[Informazioni]

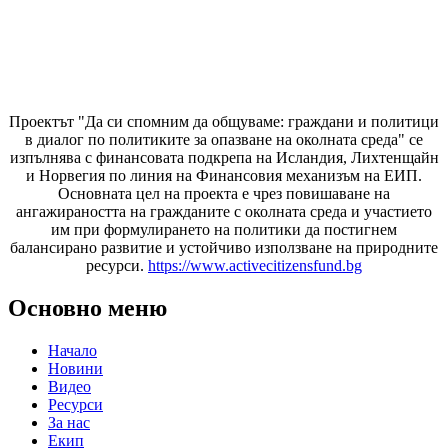
Проектът "Да си спомним да
общуваме
: граждани и политици
в диалог по политиките за опазване на околната среда" се
изпълнява с финансовата подкрепа на Исландия, Лихтенщайн
и Норвегия по линия на Финансовия механизъм на ЕИП.
Основната цел на проекта е чрез повишаване на
ангажираността на гражданите с околната среда и участието
им при формулирането на политики да постигнем
балансирано развитие и устойчиво използване на природните
ресурси.
https://www.activecitizensfund.bg
Основно меню
Начало
Новини
Видео
Ресурси
За нас
Екип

[/Informazioni]

### Compito da svolgere:
Ripeti tutte le righe qui sopra senza cambiarle, lasciando fuori le immagini.

### Risultato dell'esercizio:
Проектът "Да си спомним да
общуваме
: граждани и политици
в диалог по политиките за опазване на околната среда" се
изпълнява с финансовата подкрепа на Исландия, Лихтенщайн
и Норвегия по линия на Финансовия механизъм на ЕИП.
Основната цел на проекта е чрез повишаване на
ангажираността на гражданите с околната среда и участието
им при формулирането на политики да постигнем
балансирано развитие и устойчиво използване на природните
ресурси.
https://www.activecitizensfund.bg
Основно меню
Начало
Новини
Видео
Ресурси
За нас
Екип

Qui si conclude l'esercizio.